**Problem to solve**: In the records below, find the line that contains "M665,240l27,12 -1,2 25,11" and the line that contains "M439,613l17,2 -2,19h-1v37l25,2 2,-7", then retype exactly those two lines and every line between them.

Collected data entries

>>>

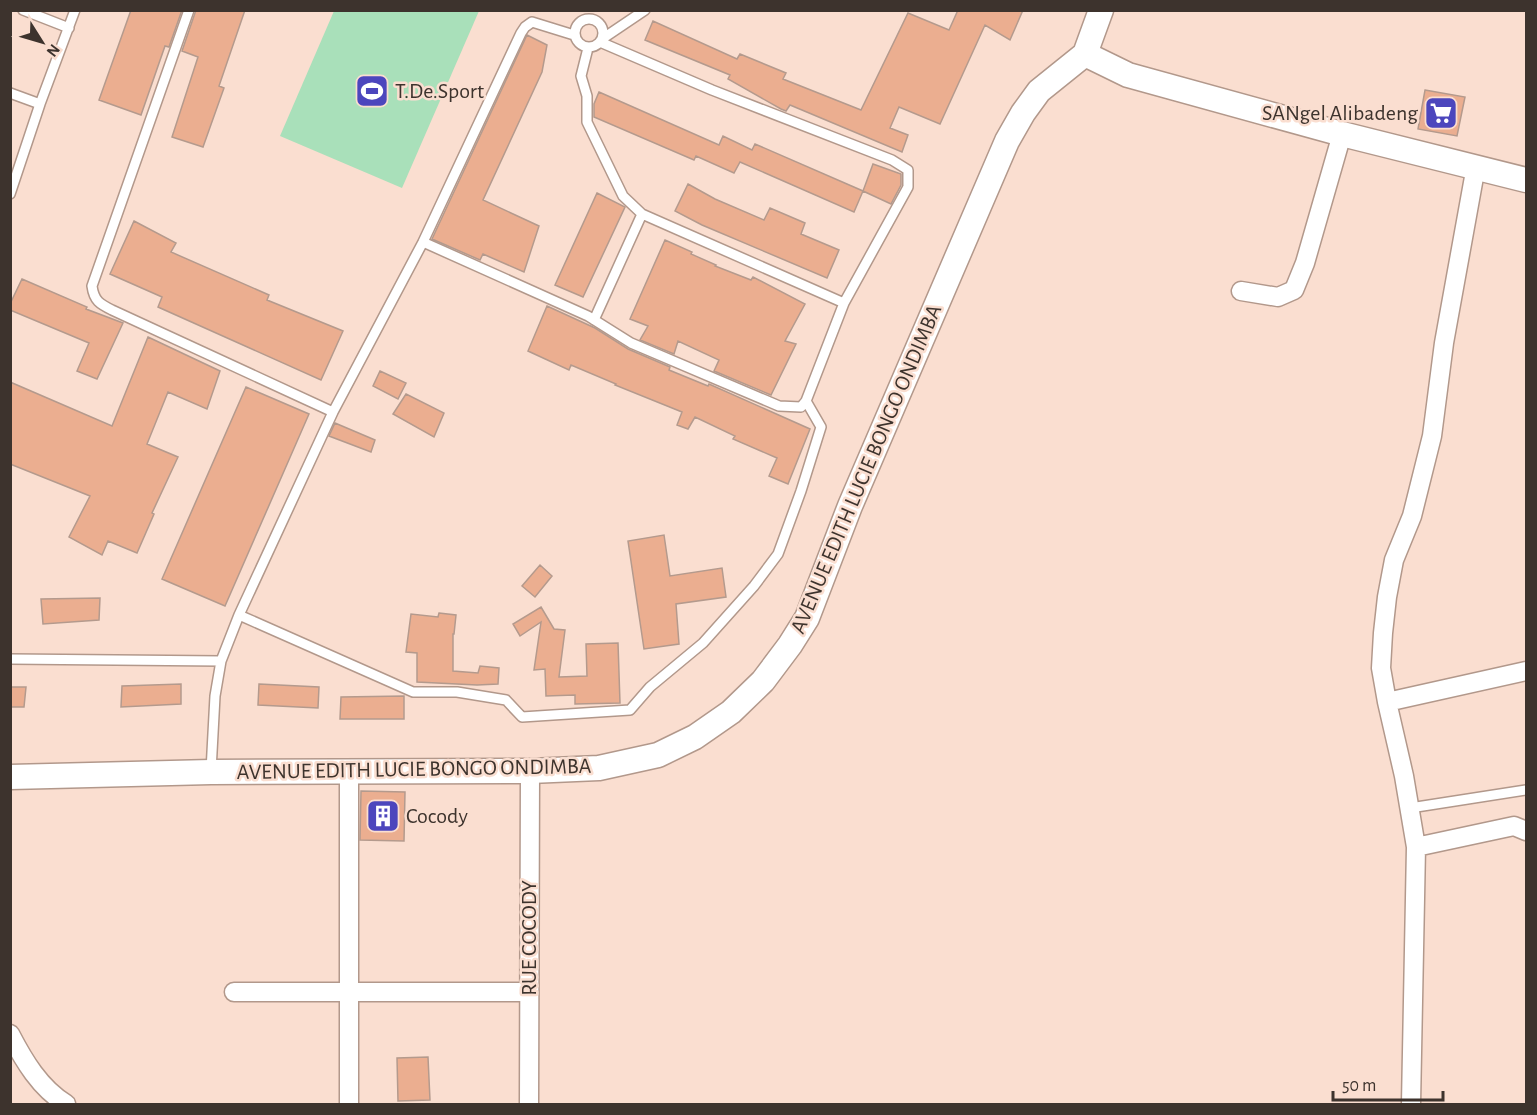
<svg xmlns="http://www.w3.org/2000/svg" width="1537" height="1115" font-family="'Alegreya Sans',sans-serif">
<style>
.green{fill:#a9e0ba}
.building{fill:#ebae90;stroke:#b49a8d;stroke-width:1.5}
.lines{fill:none;stroke-linecap:round;stroke-linejoin:round}
.lane-casing{stroke:#b2988b;stroke-width:12}
.street-casing{stroke:#b2988b;stroke-width:21}
.secondary-casing{stroke:#b2988b;stroke-width:27}
.lane{stroke:#fff;stroke-width:9}
.street{stroke:#fff;stroke-width:18}
.secondary{stroke:#fff;stroke-width:24}
.labels{text-anchor:middle;dominant-baseline:central;stroke-width:5;stroke-linejoin:round;paint-order:stroke}
.poi-label{font-size:22px;fill:#3d332d;stroke:#faded0;text-anchor:start}
.street-label{font-size:22px;fill:#3d332d;stroke:#faded0}
</style>
<rect width="100%" height="100%" fill="#faded0"/>
<path class="green" d="M334,11h145l-77,177 -122,-52z"/>
<path class="building" d="M131,10h51l-13,37 -4,-1 -24,69 -42,-15z
M196,10h49l-26,76 5,2 -21,59 -31,-10 26,-80 -16,-6z
M958,10h65l-13,30 -25,-15 -45,99 -41,-17 -9,21 18,7 -6,17 -112,-47 -4,6 -5,-2 -53,-30 2,-4 -85,-35 8,-19 84,38 3,-5 46,19 -3,6 78,31 47,-97 41,17z
M527,35l20,10 -5,27 -59,128 56,26 -15,46 -41,-18 -3,6 -48,-21z
M1425,90l40,7 -8,39 -39,-7z
M599,92l120,53 4,-9 29,14 3,-6 108,47 -9,21 -114,-50 -6,11 -38,-17 -2,4 -100,-43v-13z
M873,164l28,10v11l-10,19 -28,-13z
M688,184l27,15 49,21 6,-12 35,15 -4,11 38,16 -12,28 -125,-53 -27,-14z
M597,193l28,14 -42,90 -28,-12z
M134,221l42,22 -5,9 98,43 -2,5 76,31 -22,49 -163,-73 4,-10 -52,-23z
M665,240l27,12 -1,2 25,11 -1,1 36,14 2,-3 52,27 -20,37 11,3 -25,51 -57,-24 5,-11 -41,-19 -4,13 -34,-14 8,-14 -18,-7z
M22,279l65,28 -1,2 37,14 -26,56 -20,-8 12,-28 -79,-33v-6z
M547,306l48,22 33,21 42,18 -1,3 39,16 1,-2 101,45 -22,55 -19,-8 8,-18 -44,-19 2,-3 -40,-19 -7,12 -11,-4 5,-13 -67,-27 1,-1 -45,-19 -2,5 -41,-19z
M148,337l72,34 -13,38 -39,-17 -21,52 31,13 -26,56 2,1 -17,39 -29,-12 -6,14 -33,-18 21,-41 -80,-32v-82l102,44z
M380,371l26,12 -8,16 -25,-13z
M246,387l63,27 -84,192 -63,-27z
M406,394l38,19 -10,24 -41,-23z
M335,423l40,17 -4,12 -42,-16z
M664,535l6,41 52,-8 4,29 -50,7 3,40 -35,5 -16,-108z
M540,565l12,11 -17,21 -13,-11z
M100,598l-1,22 -56,4 -2,-25z
M541,607l13,22 11,1 -6,47 28,-1 -1,-32 32,-1 2,60 -45,1v-9l-29,1 -1,-27 -11,1 7,-48 -21,14 -7,-12z
M439,613l17,2 -2,19h-1v37l25,2 2,-7 19,2 -1,16 -21,1 -60,-3v-29l-11,-1 5,-38 27,3z
M181,684v20l-60,3 1,-21z
M259,684l60,3 -1,21 -60,-3z
M10,687h16l-2,20h-14z
M404,696v23h-64l1,-22z
M361,791l44,1 -1,49 -44,-1z
M428,1057l2,43 -32,1 -1,-43z"/>
<g class="lines">
<g class="lane-casing">
<path id="lane" d="M23,10l46,18
M189,10l-97,276c2,15 8,18 20,24l221,102
M575 33a14 14 0 1 1 28 0a14 14 0 1 1-28 0Z
M602,39l43,-29
M588,48l-7,28 6,20v26l36,74 19,18 -48,106
M10,93l30,11
M10,194l30,-90 35,-94
M642,214l202,89
M423,242l165,74 43,27 148,63 22,1 5,-6 38,-98 64,-116v-17l-16,-10 -180,-70 -112,-48
M239,615l174,77h44l49,8 16,17 108,-7 20,-23 53,-44 51,-57 24,-32 23,-63 20,-64 -15,-26
M10,659l211,2
M211,771l4,-75 6,-35 18,-46 94,-203 90,-170 98,-209 4,-6 7,-5 42,13
M1410,808l116,-18"/>
</g>
<g class="street-casing">
<path id="street" d="M1241,291l37,6 16,-7 11,-27 37,-129
M1387,702l139,-31
M349,770v334
M1416,847l98,-21 12,5
M234,992h295
M10,1034c14,27 30,54 56,70
M529,1104l1,-333
M1411,1104l5,-257 -12,-71 -17,-74 -6,-34 2,-35 4,-36 7,-37 18,-44 20,-80 12,-93 32,-177"/>
</g>
<g class="secondary-casing">
<path id="secondary" d="M1085,54l43,21 214,59 184,46
M1085,54l16,-44
M10,777l201,-5 319,-1 69,-3 59,-13 37,-18 36,-25 32,-31 27,-36 17,-27 43,-112 157,-365 16,-28 16,-22 46,-37"/>
</g>
<use href="#lane" class="lane"/>
<use href="#street" class="street"/>
<use href="#secondary" class="secondary"/>
</g>
<defs>
<g id="stadium-square" transform="scale(1.725)"><rect x="-9" y="-9" width="18" height="18" rx="4" fill="#4c46bd" stroke="#faded0"/><path d="M0-5a6.5 5 0 1 0 0 10a6.5 5 0 1 0 0-10ZM-3.5-1.8h7v3.6h-7Z" fill="#fff"/></g>
<g id="supermarket-square" transform="scale(1.725)"><rect x="-9" y="-9" width="18" height="18" rx="4" fill="#4c46bd" stroke="#faded0"/><path d="M-6-5.5h2.5l.6 2H6L4.5 2H-2.5L-4.4-4H-6ZM-1.5 3.2a1.3 1.3 0 1 0 .1 0ZM3 3.2a1.3 1.3 0 1 0 .1 0Z" fill="#fff"/></g>
<g id="building-square" transform="scale(1.725)"><rect x="-9" y="-9" width="18" height="18" rx="4" fill="#4c46bd" stroke="#faded0"/><path d="M-4-6H4V6H1V3H-1V6H-4ZM-2.5-4.3h1.7v1.8h-1.7ZM.8-4.3h1.7v1.8H.8ZM-2.5-1h1.7V.8h-1.7ZM.8-1h1.7V.8H.8Z" fill="#fff"/></g>
</defs>
<g fill-rule="evenodd">
<use href="#stadium-square" x="372" y="91"/>
<use href="#supermarket-square" x="1441" y="113"/>
<use href="#building-square" x="383" y="816"/>
</g>
<g class="labels">
<g class="poi-label">
<text x="395" y="91">T.De.Sport</text>
<text x="1418" y="113" text-anchor="end">SANgel Alibadeng</text>
<text x="406" y="816">Cocody</text>
</g>
<g class="street-label">
<text transform="translate(866 469) rotate(-67)">AVENUE EDITH LUCIE BONGO ONDIMBA</text>
<text transform="translate(414 769) rotate(-1)">AVENUE EDITH LUCIE BONGO ONDIMBA</text>
<text transform="translate(529 938) rotate(-90)">RUE COCODY</text>
</g>
</g>
<rect width="1537" height="1115" fill="none" stroke="#3d332d" stroke-width="24"/>
<g transform="translate(42 42) rotate(127)" stroke="#faded0" stroke-width="4.5" paint-order="stroke">
<path d="M0-4.5L10 22L0 15L-10 22Z" fill="#3d332d"/>
<text y="-9" font-size="16" font-weight="bold" text-anchor="middle" fill="#3d332d">N</text>
</g>
<path d="M1333 1091v9h110v-9" fill="none" stroke="#3d332d" stroke-width="3"/>
<text x="1342" y="1091" font-size="18" fill="#3d332d" stroke="#faded0" stroke-width="4.5" paint-order="stroke">50 m</text>
</svg>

<<<

**Solution to the exercise**:
M665,240l27,12 -1,2 25,11 -1,1 36,14 2,-3 52,27 -20,37 11,3 -25,51 -57,-24 5,-11 -41,-19 -4,13 -34,-14 8,-14 -18,-7z
M22,279l65,28 -1,2 37,14 -26,56 -20,-8 12,-28 -79,-33v-6z
M547,306l48,22 33,21 42,18 -1,3 39,16 1,-2 101,45 -22,55 -19,-8 8,-18 -44,-19 2,-3 -40,-19 -7,12 -11,-4 5,-13 -67,-27 1,-1 -45,-19 -2,5 -41,-19z
M148,337l72,34 -13,38 -39,-17 -21,52 31,13 -26,56 2,1 -17,39 -29,-12 -6,14 -33,-18 21,-41 -80,-32v-82l102,44z
M380,371l26,12 -8,16 -25,-13z
M246,387l63,27 -84,192 -63,-27z
M406,394l38,19 -10,24 -41,-23z
M335,423l40,17 -4,12 -42,-16z
M664,535l6,41 52,-8 4,29 -50,7 3,40 -35,5 -16,-108z
M540,565l12,11 -17,21 -13,-11z
M100,598l-1,22 -56,4 -2,-25z
M541,607l13,22 11,1 -6,47 28,-1 -1,-32 32,-1 2,60 -45,1v-9l-29,1 -1,-27 -11,1 7,-48 -21,14 -7,-12z
M439,613l17,2 -2,19h-1v37l25,2 2,-7 19,2 -1,16 -21,1 -60,-3v-29l-11,-1 5,-38 27,3z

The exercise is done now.